**Selected text**
As long as the wine or beer is kept anaerobic (air is excluded), it is preserved, but if there is access to air, there is a second fermentation by bacteria (Acetobacter) in the environment that transforms the alcohol to acetic acid (vinegar), which is even more preservative than ethyl alcohol. Many primitive wines and beers contain both alcohol and acetic acid. The vinegar fermentation is an ancient process that is still very important today. Vinegar is used to preserve cucumbers and other vegetables as pickles, which make an important contribution to the food supply of people around the world.
Milk products. As soon as humans started milking cows, they found that milk held a few hours at room temperature became sour. They did not know why, but it was, in fact, the streptococci and lactobacilli in the environment that produce lactic acid from lactose in the milk. This is the basis for yogurts, and the souring process as practiced in the early days also led to the development of cheeses.
The principal early milks were those from sheep or goats. Milk was often collected and stored in animal stomachs or hides, which allowed for the souring process to occur, the butter to be removed, and the milk curds to accumulate. The skin of a sheep or goat was carefully removed undamaged. The openings of the limbs and neck and the natural openings were tied. The hair was removed and the skin bag was used to collect the milk. During souring, the curds separate from the whey. The curds gradually lose moisture through the porous container, and further microbial activity and chemical changes lead to a primitive cheese. Today there are more than three hundred types of milk cheeses available. They have a wide range of flavors and textures and add variety and high-quality nutrition to the diets of consumers.

**Entries supplied**
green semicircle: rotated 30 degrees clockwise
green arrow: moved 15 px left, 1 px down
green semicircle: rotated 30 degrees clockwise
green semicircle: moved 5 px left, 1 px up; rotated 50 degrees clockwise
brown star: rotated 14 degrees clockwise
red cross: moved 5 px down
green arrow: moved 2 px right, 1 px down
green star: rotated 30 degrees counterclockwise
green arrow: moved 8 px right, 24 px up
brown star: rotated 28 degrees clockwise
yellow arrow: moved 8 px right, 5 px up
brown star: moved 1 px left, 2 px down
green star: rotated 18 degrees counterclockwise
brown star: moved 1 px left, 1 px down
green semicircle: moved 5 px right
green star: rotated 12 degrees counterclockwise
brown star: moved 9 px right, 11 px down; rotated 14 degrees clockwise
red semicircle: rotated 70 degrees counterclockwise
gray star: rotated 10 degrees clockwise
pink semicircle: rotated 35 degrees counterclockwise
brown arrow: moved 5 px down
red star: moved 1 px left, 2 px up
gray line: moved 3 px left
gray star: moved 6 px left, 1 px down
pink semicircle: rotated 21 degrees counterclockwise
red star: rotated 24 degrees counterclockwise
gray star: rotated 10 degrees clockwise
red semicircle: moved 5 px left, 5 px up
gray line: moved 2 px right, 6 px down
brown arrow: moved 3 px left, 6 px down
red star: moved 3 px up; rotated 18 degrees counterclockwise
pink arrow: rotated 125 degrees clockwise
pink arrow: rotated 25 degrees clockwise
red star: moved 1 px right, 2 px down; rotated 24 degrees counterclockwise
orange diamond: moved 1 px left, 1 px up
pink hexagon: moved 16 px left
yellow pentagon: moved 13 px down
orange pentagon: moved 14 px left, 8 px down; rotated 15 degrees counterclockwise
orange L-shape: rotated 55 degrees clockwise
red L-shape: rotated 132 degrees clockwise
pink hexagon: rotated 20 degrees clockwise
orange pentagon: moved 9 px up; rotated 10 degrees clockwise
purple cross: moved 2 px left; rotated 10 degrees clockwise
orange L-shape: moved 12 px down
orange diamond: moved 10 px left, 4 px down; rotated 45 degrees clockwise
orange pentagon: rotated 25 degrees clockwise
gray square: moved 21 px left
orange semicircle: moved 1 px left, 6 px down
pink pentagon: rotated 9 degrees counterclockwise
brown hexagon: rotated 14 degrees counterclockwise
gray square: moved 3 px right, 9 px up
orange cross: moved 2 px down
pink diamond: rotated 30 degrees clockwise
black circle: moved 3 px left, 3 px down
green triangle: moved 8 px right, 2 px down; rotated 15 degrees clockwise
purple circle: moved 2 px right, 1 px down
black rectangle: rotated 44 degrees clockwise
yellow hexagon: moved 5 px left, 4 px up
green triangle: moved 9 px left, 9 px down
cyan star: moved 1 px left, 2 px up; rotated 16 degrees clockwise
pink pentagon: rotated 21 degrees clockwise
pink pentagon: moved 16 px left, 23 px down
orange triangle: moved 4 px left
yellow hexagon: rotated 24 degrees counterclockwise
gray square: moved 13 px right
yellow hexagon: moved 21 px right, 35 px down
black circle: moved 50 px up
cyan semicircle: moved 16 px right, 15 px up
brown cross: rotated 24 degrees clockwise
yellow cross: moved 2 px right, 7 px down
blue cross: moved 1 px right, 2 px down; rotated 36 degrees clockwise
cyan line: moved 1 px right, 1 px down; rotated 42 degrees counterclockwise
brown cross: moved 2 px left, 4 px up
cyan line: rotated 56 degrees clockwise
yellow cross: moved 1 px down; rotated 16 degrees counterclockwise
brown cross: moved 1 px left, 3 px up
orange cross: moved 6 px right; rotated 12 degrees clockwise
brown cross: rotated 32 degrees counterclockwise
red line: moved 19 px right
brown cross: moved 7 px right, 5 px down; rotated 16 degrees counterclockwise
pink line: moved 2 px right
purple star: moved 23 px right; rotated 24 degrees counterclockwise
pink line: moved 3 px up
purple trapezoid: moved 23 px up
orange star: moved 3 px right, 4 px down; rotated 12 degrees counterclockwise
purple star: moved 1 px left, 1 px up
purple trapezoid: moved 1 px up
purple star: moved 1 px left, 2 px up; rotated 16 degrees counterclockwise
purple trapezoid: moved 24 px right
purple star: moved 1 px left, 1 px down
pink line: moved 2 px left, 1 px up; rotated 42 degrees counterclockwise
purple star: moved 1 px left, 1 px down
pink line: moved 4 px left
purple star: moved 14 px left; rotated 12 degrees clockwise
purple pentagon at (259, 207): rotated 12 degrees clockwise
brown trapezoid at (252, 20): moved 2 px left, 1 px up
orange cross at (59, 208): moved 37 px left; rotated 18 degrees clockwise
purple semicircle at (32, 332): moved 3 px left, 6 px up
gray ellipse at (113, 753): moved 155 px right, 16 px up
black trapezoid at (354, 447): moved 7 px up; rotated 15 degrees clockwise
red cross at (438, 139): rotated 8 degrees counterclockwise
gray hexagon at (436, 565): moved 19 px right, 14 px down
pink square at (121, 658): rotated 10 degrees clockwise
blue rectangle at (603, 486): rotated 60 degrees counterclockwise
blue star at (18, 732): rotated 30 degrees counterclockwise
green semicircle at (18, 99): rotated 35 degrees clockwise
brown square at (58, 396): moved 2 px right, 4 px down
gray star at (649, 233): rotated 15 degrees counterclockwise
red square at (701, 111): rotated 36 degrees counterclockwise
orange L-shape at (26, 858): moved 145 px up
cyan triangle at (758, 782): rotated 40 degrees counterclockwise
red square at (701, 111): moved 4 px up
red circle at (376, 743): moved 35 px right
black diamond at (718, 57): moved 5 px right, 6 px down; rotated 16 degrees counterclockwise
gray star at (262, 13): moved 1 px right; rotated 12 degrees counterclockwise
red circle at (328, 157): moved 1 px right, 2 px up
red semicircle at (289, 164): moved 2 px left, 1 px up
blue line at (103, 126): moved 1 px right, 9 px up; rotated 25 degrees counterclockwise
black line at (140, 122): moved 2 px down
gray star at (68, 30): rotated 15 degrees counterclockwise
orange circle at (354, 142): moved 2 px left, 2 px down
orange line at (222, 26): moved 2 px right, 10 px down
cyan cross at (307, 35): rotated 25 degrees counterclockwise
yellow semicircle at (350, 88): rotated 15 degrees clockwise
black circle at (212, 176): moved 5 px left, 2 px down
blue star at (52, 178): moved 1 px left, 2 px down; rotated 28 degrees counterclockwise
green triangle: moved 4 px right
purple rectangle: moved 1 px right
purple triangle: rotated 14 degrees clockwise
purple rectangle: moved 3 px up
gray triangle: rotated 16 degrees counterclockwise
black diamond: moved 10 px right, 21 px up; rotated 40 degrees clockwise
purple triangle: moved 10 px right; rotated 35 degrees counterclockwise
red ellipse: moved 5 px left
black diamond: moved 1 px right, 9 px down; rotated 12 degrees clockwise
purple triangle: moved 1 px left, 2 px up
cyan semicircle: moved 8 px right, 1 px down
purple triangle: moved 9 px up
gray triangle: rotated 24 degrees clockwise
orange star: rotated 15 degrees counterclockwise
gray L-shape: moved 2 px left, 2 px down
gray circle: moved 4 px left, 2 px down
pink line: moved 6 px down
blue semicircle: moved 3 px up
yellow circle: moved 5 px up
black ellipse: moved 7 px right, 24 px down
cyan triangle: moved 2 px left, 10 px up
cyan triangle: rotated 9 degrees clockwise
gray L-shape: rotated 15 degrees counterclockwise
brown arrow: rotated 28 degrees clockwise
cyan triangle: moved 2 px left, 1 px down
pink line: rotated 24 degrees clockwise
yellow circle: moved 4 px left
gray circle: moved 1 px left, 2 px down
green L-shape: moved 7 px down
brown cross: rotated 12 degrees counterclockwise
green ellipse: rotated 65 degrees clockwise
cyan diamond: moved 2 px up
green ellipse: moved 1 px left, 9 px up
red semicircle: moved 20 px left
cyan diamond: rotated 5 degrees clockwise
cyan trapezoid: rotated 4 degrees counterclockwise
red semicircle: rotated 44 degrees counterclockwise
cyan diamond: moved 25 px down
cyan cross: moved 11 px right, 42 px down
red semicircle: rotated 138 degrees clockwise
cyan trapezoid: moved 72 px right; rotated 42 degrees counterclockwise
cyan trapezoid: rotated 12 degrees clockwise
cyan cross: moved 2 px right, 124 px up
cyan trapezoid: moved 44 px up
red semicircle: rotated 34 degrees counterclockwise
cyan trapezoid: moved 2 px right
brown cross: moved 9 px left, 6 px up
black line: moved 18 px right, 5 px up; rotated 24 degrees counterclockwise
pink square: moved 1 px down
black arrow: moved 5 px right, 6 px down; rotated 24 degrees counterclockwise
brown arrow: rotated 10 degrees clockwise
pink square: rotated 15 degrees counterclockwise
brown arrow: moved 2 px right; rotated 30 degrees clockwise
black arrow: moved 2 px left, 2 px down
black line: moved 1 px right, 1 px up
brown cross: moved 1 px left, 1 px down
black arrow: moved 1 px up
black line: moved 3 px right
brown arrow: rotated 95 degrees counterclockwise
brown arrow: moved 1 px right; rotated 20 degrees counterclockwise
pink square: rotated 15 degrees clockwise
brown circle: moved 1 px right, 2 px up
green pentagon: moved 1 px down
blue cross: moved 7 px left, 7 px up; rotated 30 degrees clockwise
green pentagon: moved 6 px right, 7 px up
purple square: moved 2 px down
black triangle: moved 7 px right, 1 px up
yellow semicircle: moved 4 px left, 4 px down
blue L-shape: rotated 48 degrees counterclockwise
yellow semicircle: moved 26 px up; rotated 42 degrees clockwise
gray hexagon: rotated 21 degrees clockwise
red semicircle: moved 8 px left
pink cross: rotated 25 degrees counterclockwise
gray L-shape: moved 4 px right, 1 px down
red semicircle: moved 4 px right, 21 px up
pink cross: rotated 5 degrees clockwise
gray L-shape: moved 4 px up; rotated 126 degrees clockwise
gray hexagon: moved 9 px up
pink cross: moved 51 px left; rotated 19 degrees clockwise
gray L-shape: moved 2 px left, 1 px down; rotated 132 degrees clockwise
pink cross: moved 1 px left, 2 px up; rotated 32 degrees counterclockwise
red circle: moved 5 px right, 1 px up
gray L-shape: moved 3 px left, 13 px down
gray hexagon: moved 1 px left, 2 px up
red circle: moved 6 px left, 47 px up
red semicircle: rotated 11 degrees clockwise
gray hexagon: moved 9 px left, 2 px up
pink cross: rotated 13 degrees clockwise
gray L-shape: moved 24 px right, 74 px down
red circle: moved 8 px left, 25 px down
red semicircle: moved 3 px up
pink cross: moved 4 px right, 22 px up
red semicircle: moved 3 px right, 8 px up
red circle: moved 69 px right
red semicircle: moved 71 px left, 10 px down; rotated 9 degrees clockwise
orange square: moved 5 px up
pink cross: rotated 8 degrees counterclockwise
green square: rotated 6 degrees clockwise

**About this exercise**
Reproduce the stretch of the fermentation text from "As long as the" through "around the world.". You won't need the records for this.

**Task solution**
As long as the wine or beer is kept anaerobic (air is excluded), it is preserved, but if there is access to air, there is a second fermentation by bacteria (Acetobacter) in the environment that transforms the alcohol to acetic acid (vinegar), which is even more preservative than ethyl alcohol. Many primitive wines and beers contain both alcohol and acetic acid. The vinegar fermentation is an ancient process that is still very important today. Vinegar is used to preserve cucumbers and other vegetables as pickles, which make an important contribution to the food supply of people around the world.